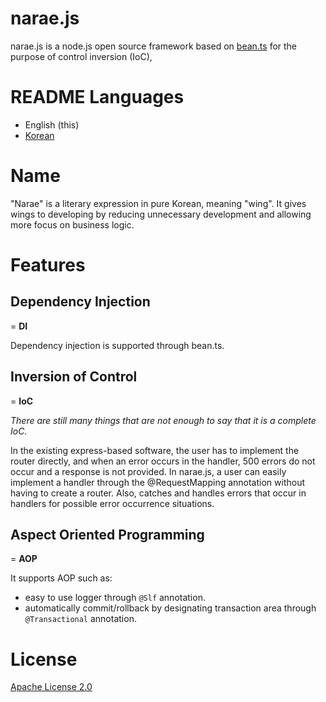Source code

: # narae.js

narae.js is a node.js open source framework based on [bean.ts](https://github.com/jc-lab/bean.ts) for the purpose of control inversion (IoC),

# README Languages
* English (this)
* [Korean](README.ko.md)

# Name

"Narae" is a literary expression in pure Korean, meaning "wing". It gives wings to developing by reducing unnecessary development and allowing more focus on business logic.

# Features

## Dependency Injection

= **DI**

Dependency injection is supported through bean.ts.

## Inversion of Control
= **IoC**

*There are still many things that are not enough to say that it is a complete IoC.*

In the existing express-based software, the user has to implement the router directly, and when an error occurs in the handler, 500 errors do not occur and a response is not provided.
In narae.js, a user can easily implement a handler through the @RequestMapping annotation without having to create a router.
Also, catches and handles errors that occur in handlers for possible error occurrence situations.

## Aspect Oriented Programming
= **AOP**

It supports AOP such as:
* easy to use logger through `@Slf` annotation.
* automatically commit/rollback by designating transaction area through `@Transactional` annotation.

# License

[Apache License 2.0](LICENSE)

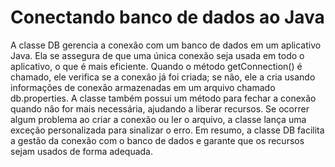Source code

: # Conectando banco de dados ao Java 

A classe DB gerencia a conexão com um banco de dados em um aplicativo Java. Ela se assegura de que uma única conexão seja usada em todo o aplicativo, o que é mais eficiente. Quando o método getConnection() é chamado, ele verifica se a conexão já foi criada; se não, ele a cria usando informações de conexão armazenadas em um arquivo chamado db.properties. A classe também possui um método para fechar a conexão quando não for mais necessária, ajudando a liberar recursos. Se ocorrer algum problema ao criar a conexão ou ler o arquivo, a classe lança uma exceção personalizada para sinalizar o erro. Em resumo, a classe DB facilita a gestão da conexão com o banco de dados e garante que os recursos sejam usados de forma adequada.
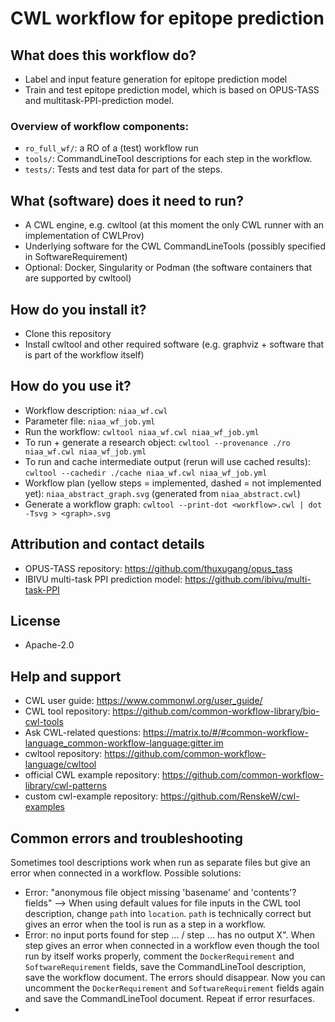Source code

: # CWL workflow for epitope prediction

## What does this workflow do?
- Label and input feature generation for epitope prediction model
- Train and test epitope prediction model, which is based on OPUS-TASS and multitask-PPI-prediction model.

### Overview of workflow components:
- `ro_full_wf/`: a RO of a (test) workflow run
- `tools/`: CommandLineTool descriptions for each step in the workflow.
- `tests/`: Tests and test data for part of the steps.

## What (software) does it need to run?
- A CWL engine, e.g. cwltool (at this moment the only CWL runner with an implementation of CWLProv)
- Underlying software for the CWL CommandLineTools (possibly specified in SoftwareRequirement)
- Optional: Docker, Singularity or Podman (the software containers that are supported by cwltool)

## How do you install it?
- Clone this repository
- Install cwltool and other required software (e.g. graphviz + software that is part of the workflow itself)

## How do you use it?
- Workflow description: `niaa_wf.cwl`
- Parameter file: `niaa_wf_job.yml`
- Run the workflow: `cwltool niaa_wf.cwl niaa_wf_job.yml`
- To run + generate a research object: `cwltool --provenance ./ro niaa_wf.cwl niaa_wf_job.yml`
- To run and cache intermediate output (rerun will use cached results): `cwltool --cachedir ./cache niaa_wf.cwl niaa_wf_job.yml`
- Workflow plan (yellow steps = implemented, dashed = not implemented yet): `niaa_abstract_graph.svg` (generated from `niaa_abstract.cwl`)
- Generate a workflow graph: `cwltool --print-dot <workflow>.cwl | dot -Tsvg > <graph>.svg`

## Attribution and contact details
- OPUS-TASS repository: https://github.com/thuxugang/opus_tass
- IBIVU multi-task PPI prediction model: https://github.com/ibivu/multi-task-PPI

## License
- Apache-2.0

## Help and support
- CWL user guide: https://www.commonwl.org/user_guide/
- CWL tool repository: https://github.com/common-workflow-library/bio-cwl-tools
- Ask CWL-related questions: https://matrix.to/#/#common-workflow-language_common-workflow-language:gitter.im
- cwltool repository: https://github.com/common-workflow-language/cwltool
- official CWL example repository: https://github.com/common-workflow-library/cwl-patterns
- custom cwl-example repository: https://github.com/RenskeW/cwl-examples

## Common errors and troubleshooting
Sometimes tool descriptions work when run as separate files but give an error when connected in a workflow. Possible solutions:
- Error: "anonymous file object missing 'basename' and 'contents'? fields" --> When using default values for file inputs in the CWL tool description, change `path` into `location`. `path` is technically correct but gives an error when the tool is run as a step in a workflow. 
- Error: no input ports found for step ... / step ... has no output X". When step gives an error when connected in a workflow even though the tool run by itself works properly, comment the `DockerRequirement` and `SoftwareRequirement` fields, save the CommandLineTool description, save the workflow document. The errors should disappear. Now you can uncomment the `DockerRequirement` and `SoftwareRequirement` fields again and save the CommandLineTool document. Repeat if error resurfaces.
-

> _TASK DETAILS_
Throughout the material above, find lines holding the word "Apache", then copy them.

> _TASK RESULT_
[Apache License 2.0](LICENSE)
- Apache-2.0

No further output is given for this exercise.